Flower constancy or pollinator constancy is the tendency of individual pollinators to exclusively visit certain flower species or morphs within a species, bypassing other available flower species that could potentially contain more nectar. This type of foraging behavior puts selective pressures on floral traits in a process called pollinator-mediated selection. Flower constancy is different from other types of insect specialization such as innate preferences for certain colors or flower types, or the tendency of pollinators to visit the most rewarding and abundant flowers.

Flower constancy has been observed for insect pollinators: especially honeybees (Apis mellifera), bumblebees (Bombus terrestris), and butterflies (Thymelicus flavus). For example, honeybees have demonstrated a preference for certain flower types and constantly return even if other more rewarding flowers are available. This is shown for example in experiments where honeybees remain flower constant and do not attempt to feed on other available flowers that exhibit an alternative color to their preferred flower type.

Flower constancy as an adaptive behavior 

Flower constancy favors flower pollination, that is, pollinators that are flower constant are more likely to transfer pollen to other conspecific plants. Also, flower constancy prevents the loss of pollen during interspecific flights and pollinators from clogging stigmas with pollen of other flower species. Flower constancy can be enhanced when the flowers are more dissimilar, for example in their coloration. When, in a community of flowering plants, the flowers are all similarly colored, the constancy is often lower because different species are more difficult to distinguish, whereas constancy tends to be higher when the flowers are distinctly differently colored.

Flower constancy benefits flower pollination but, arguably, constancy is not so obviously adaptive for pollinators. Individuals that show constant behavior ignore other flowers that could potentially provide more nectar (reward) than their preferred type. As a result, flower constancy seems to contradict optimal foraging models, which assume that animals will move minimal distances between food resources and so will feed on a mixture of these to maximize their energy intake per unit time.  As a result of this apparent contradiction, many hypotheses have been proposed to explain flower constancy in insects to determine the adaptability of flower constancy. One of the most popular explanations is that insects that are flower constant have limited memory space and can only focus on one flower type at a time.

Memory limitation as an explanation for flower constancy 

Insects, as with other animals, have short-term memory (STM) or "working memory" where information is stored temporarily for a few second or minutes. Additionally, insects have long-term memory (LTM) or "reference memory", which stores information for hours or more. One of the most widespread explanations for flower constancy is that insects can only identify and handle one flower type or species at a time. Conversely, there are others that argue that insects, for example bees, can store large amounts of information (location of nest, flower patches, and existence of surrounding landmarks) in their LTM or reference memory.

Other hypotheses that might explain flower constancy

Learning investment hypothesis
The learning investment hypothesis refers to the ability of an insect to learn a motor skill to handle and obtain nectar from a flower type or species. Learning these motor skills could require substantial investment and switching to other flower types or species could be inefficient and consequently non-adaptive. Concentrating and feeding on one particular flower type increases the insect's efficiency to obtain nectar from that flower type with respect to other flower types that are available.

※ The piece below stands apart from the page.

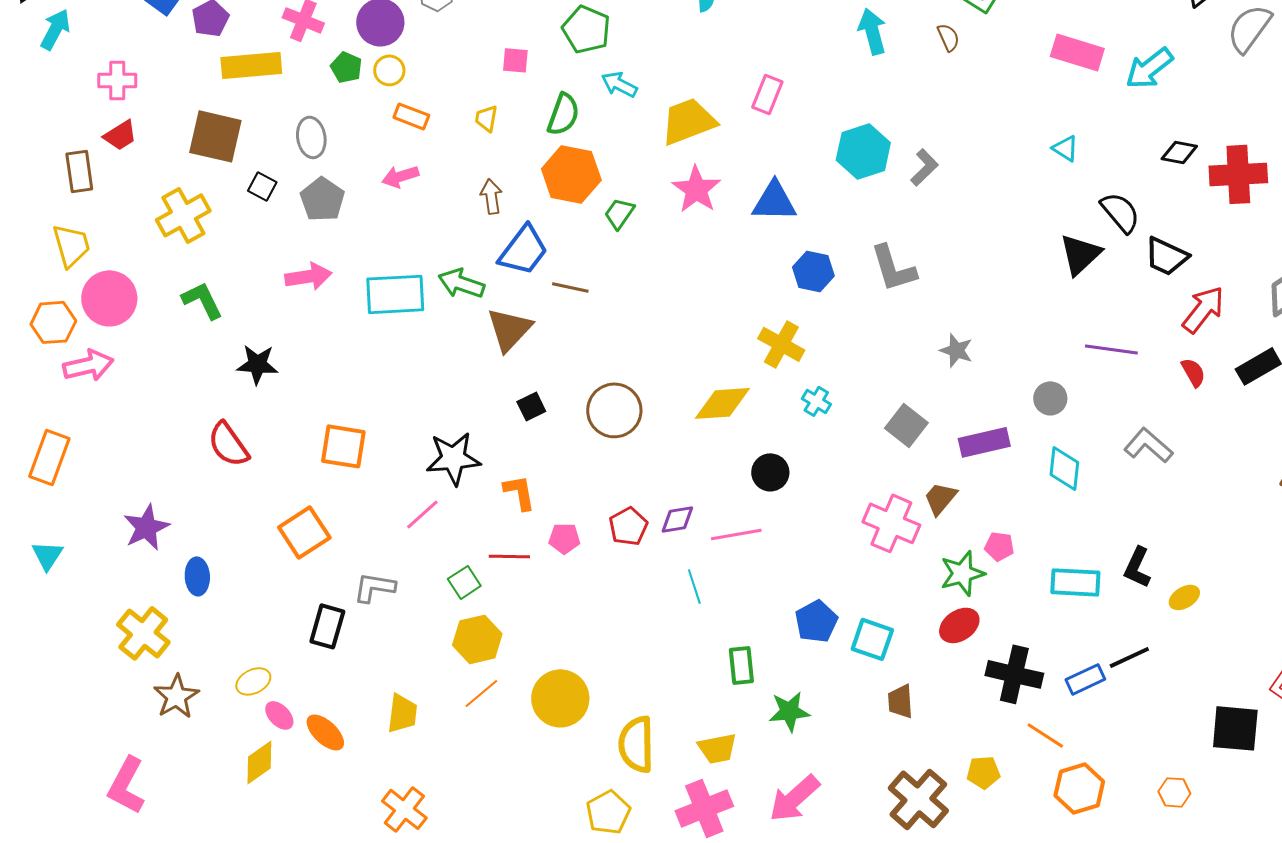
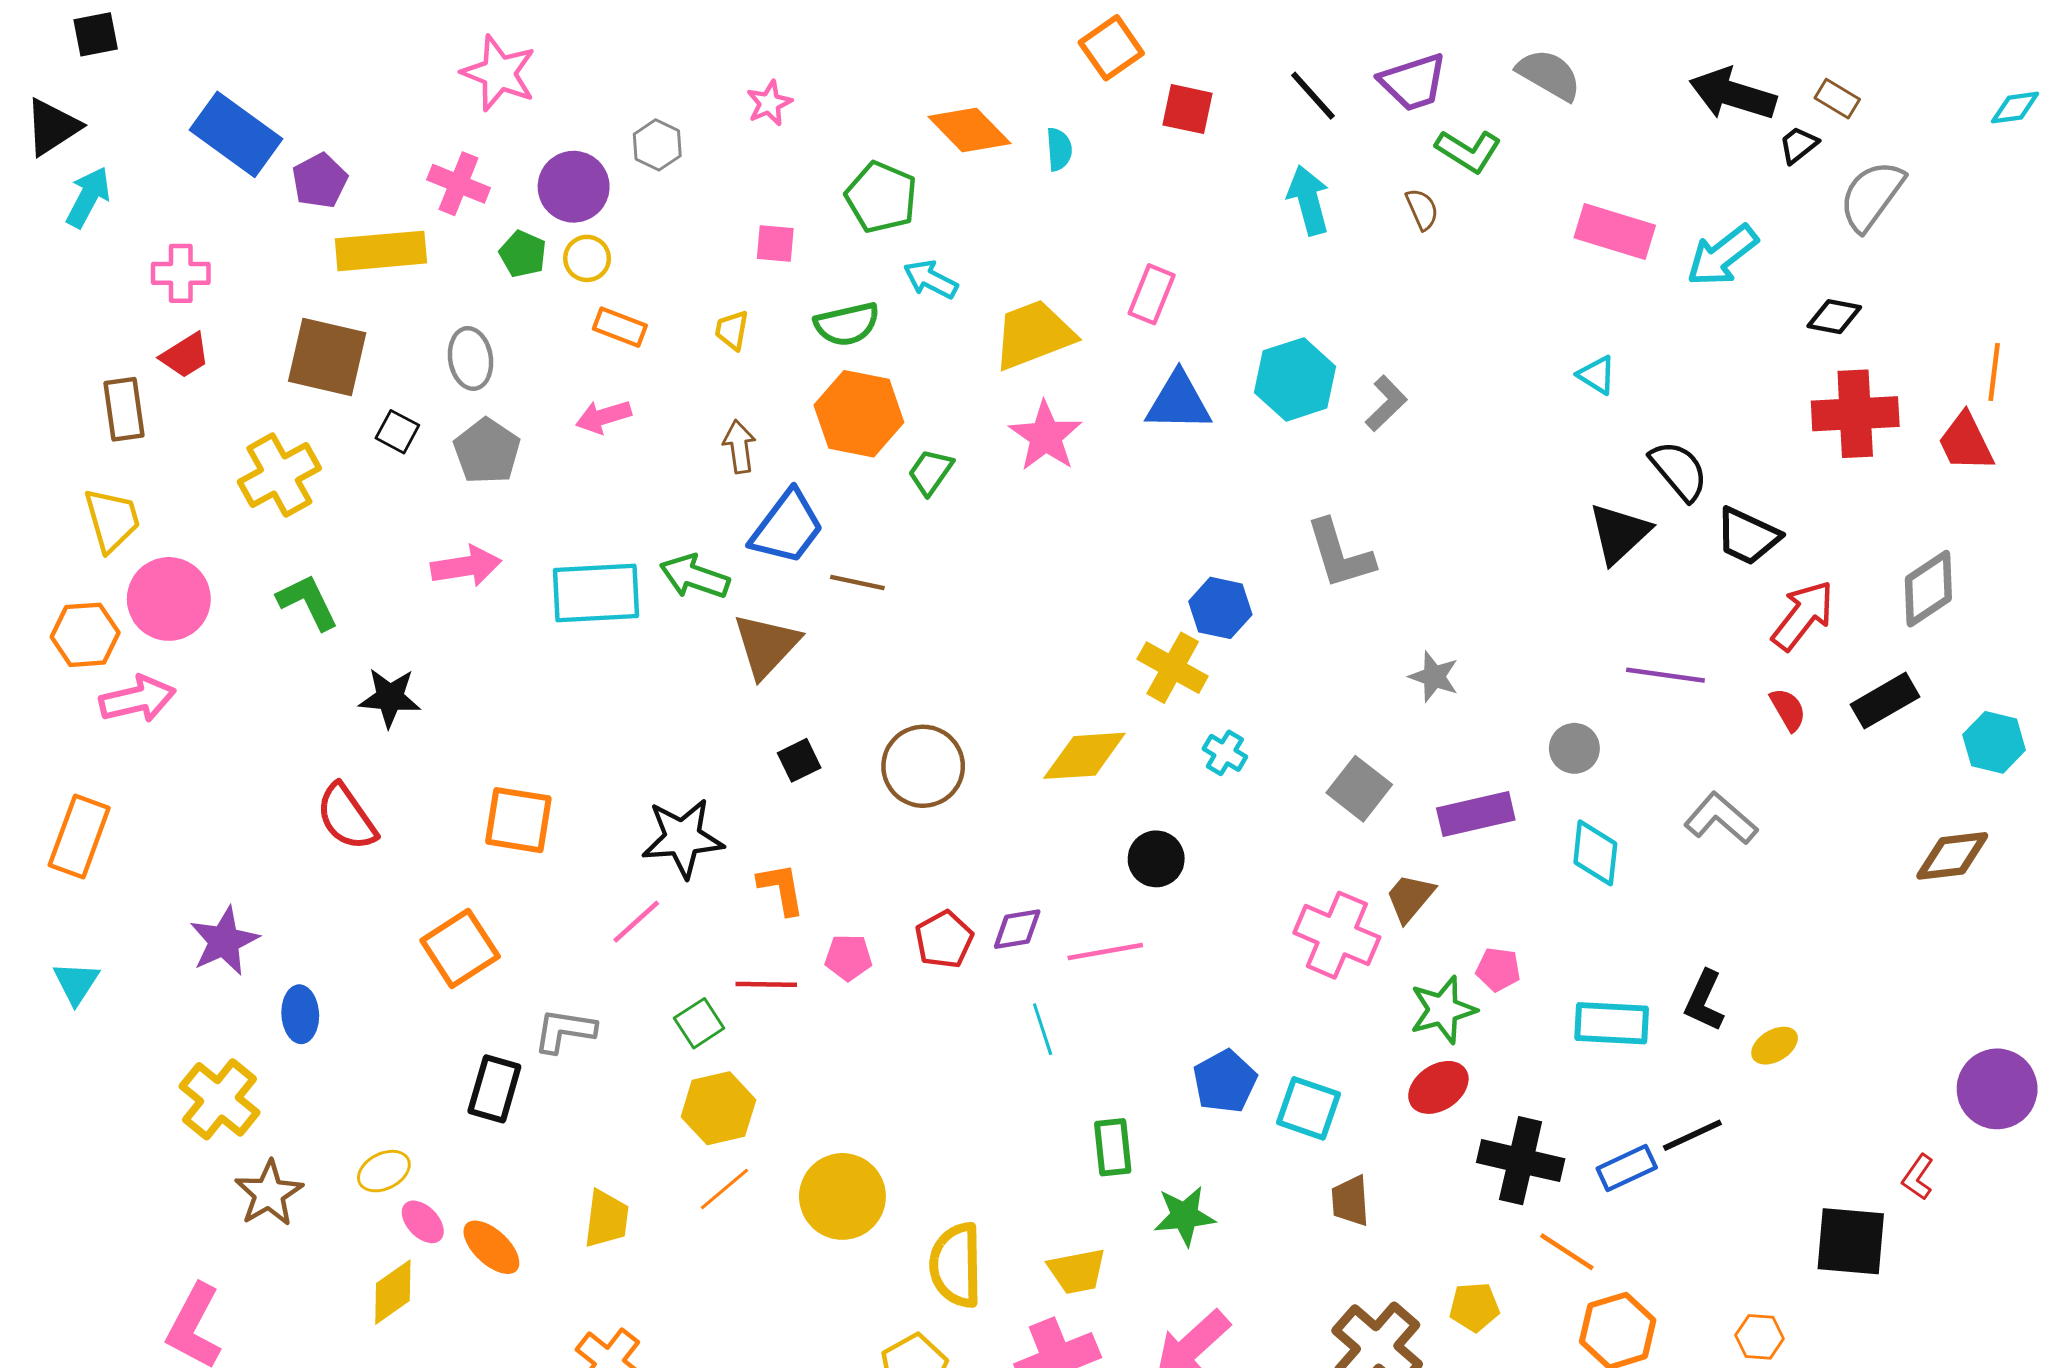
green semicircle: (563, 114) -> (847, 324), turned 57
black diamond: (1179, 152) -> (1834, 317), moved
blue triangle: (774, 201) -> (1179, 402), moved
blue hexagon: (813, 271) -> (1220, 608), moved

Costly information hypothesis
The costly information hypothesis explains flower constancy based on the fact that insects stay constant and feed on a one flower type because they know they are obtaining a reliable reward: nectar. The insect therefore does not venture to feed on other flower types because it cannot predict the amount of nectar in other flowers and could essentially waste foraging time probing other flowers that could possibly contain less nectar.

Resource-partitioning hypothesis
In social foragers, flower constancy could benefit the colony in that foragers avoid competition with other foragers by specializing on a specific flower type or species. In this case, individual insects, for example bees, become flower constant to avoid competition and thus increase foraging efficiency.